An entity controlled by Ceebraid-Signal filed for bankruptcy protection in February in a last-ditch effort to secure financing before the contract expired. Judge Paul Hyman on Friday agreed to give Ceebraid until April 28 to close on the sale.
If Ceebraid doesn't, four groups are ready to swoop in and buy Holiday Isle, said Robert Given, the CB Richard Ellis broker representing Holiday Isle's owners. He declined to name the potential buyers. Two of the would-be buyers are offering prices essentially equal to Ceebraid's offer, he said.
But fans of the slushy drinks and beach-bum charm that made Holiday Isle a favorite destination for fun-loving spring breakers and road trippers should not take heart.
Given said all four Holiday Isle suitors share Ceebraid's plans for a hotel that claims to have invented the rum rummer -- demolition, followed by construction of a luxury resort that will charge five-star rates.

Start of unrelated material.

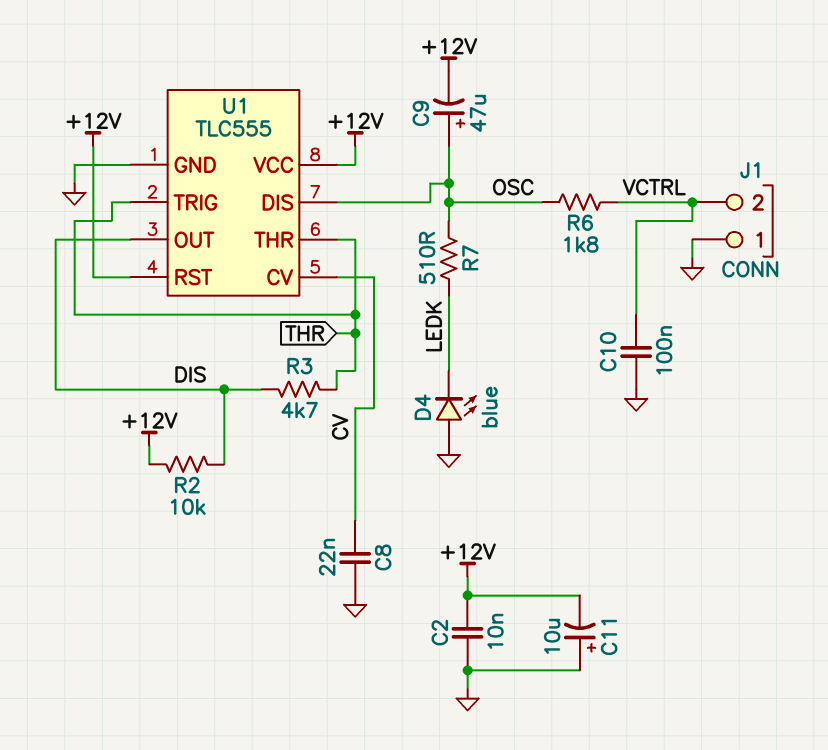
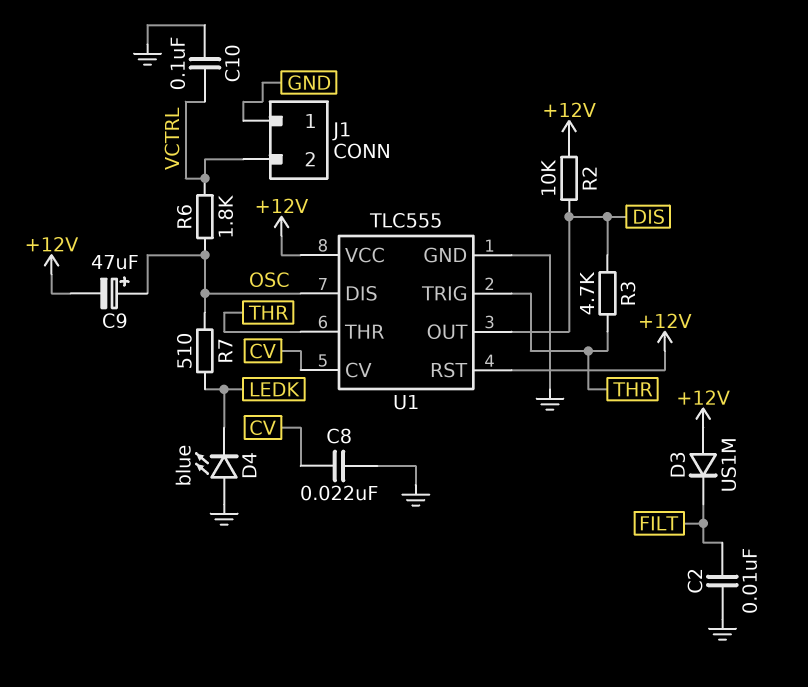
C2: 10nF (+12V, GND) -> 10nF (FILT, GND)
C11: 10uF (plus GND, minus +12V) -> none
D3: none -> diode US1M (A +12V, K FILT)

"This deal is going to be a condo-hotel no matter what," Given said.
Executives with Ceebraid-Signal and Holiday Isle could not be reached Monday.
The pending sale comes amid increased interest in Florida Keys hotels as strict development controls and a strong lodging market has builders eager to buy properties they can upgrade into upscale resorts and residences.
Some hotels are selling for $400,000 a room, though Ceebraid would acquire Holiday Isle -- which includes a marina and a significant stretch of oceanfront -- for nearly $650,000 a room. Gregory Rumpel, senior vice president of Jones Lang LaSalle Hotels, said Holiday Isle is the kind of property that developers are looking for in the Keys.
"There were a lot of people trying to get it," Rumpel said. "It's crying out for redevelopment."
Ceebraid, which owns a Hilton and the Brazilian Court hotel in Palm Beach and apartment buildings in Connecticut, faces almost $2 million in liens, according to the Palm Beach Post. West Palm Beach officials recently threatened a daily $2,000 fine if the company doesn't complete renovations at the Brazilian Court.